Parmi ses références, elle cite notamment Jóhann Jóhannsson, pour la musique du film The Arrival. Mais Jorane compose essentiellement de manière instinctive, même si elle dit que toute l’équipe a gardé « un souci d’esthétique assez précis » durant la réalisation, qu’elle cosigne avec Mike Bell. « Pour les instruments acoustiques, le piano, les cordes, la contrebasse, on voulait donner une esthétique, un son, une impression, même si cela paraît étrange, plus froids, plus aériens. » En studio, ils ont ensuite ajouté « l’électro et le sound design qu’on voulait mettre autour de la matrice des cordes, de la composition qui était faite à la base ».

Mais son inspiration provient aussi des livres. Elle cite le livre Femmes qui courent avec les loups, de Clarissa Pinkola Estés, la scientifique Jill Bolte Taylor, les philosophes Emanuele Coccia et Abdenour Bidar, qu’elle aime citer en disant qu’il faut, pour trouver l’équilibre, se relier aux autres, à la nature et à soi.

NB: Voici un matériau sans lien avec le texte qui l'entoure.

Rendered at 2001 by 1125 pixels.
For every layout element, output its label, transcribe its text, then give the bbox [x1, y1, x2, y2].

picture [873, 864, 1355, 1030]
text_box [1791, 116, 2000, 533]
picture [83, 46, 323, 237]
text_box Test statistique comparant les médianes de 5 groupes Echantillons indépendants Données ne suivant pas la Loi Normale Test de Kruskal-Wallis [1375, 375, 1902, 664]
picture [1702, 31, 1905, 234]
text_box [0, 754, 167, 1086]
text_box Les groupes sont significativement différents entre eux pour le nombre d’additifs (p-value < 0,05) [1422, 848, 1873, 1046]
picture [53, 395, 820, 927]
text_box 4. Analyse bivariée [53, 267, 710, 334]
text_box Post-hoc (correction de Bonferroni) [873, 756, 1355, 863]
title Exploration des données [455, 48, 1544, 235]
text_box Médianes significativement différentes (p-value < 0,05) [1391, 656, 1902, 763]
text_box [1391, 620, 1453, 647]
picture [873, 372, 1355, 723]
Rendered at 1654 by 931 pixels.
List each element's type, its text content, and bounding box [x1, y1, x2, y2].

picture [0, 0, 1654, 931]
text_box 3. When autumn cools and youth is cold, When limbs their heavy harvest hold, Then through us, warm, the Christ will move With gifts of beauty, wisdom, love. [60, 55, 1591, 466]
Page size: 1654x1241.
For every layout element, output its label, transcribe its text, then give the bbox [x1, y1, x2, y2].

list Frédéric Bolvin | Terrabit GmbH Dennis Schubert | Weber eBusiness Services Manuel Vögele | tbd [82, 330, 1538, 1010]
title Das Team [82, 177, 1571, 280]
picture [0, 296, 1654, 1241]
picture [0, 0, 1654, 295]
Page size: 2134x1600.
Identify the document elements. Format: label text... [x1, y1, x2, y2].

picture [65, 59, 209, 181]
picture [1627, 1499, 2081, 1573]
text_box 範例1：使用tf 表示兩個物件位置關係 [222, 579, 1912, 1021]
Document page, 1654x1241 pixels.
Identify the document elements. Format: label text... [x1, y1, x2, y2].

Passage dans l’antimatière

En guise d’introduction à l’album, Jorane invite son public à traverser la pièce de l’antimatière, une vidéo accompagnée de musique qu’elle entend également projeter à l’entrée du spectacle, qui réunira plusieurs formes d’art.

« Antimatière, c’est vraiment l’antichambre du projet. Antimatière, c’est la pièce pour se déconstruire un peu, essayer d’enlever tous les repères visuels qu’on peut avoir d’avance, les prédispositions, afin de pouvoir entrer à fond dans la nouvelle musique », dit-elle.

En fin d’entrevue, Jorane, généralement très discrète, tient à aborder le fait qu’elle est la nouvelle porte-parole de l’organisme Le phare, enfants et famille, qui apporte des soins palliatifs aux enfants en fin de vie ainsi que des journées de répit pour les parents dont les enfants souffrent d’une maladie à issue fatale. C’est un organisme que son fils Manolo, aujourd’hui âgé de 15 ans, fréquente depuis qu’il a l’âge de quatre ans.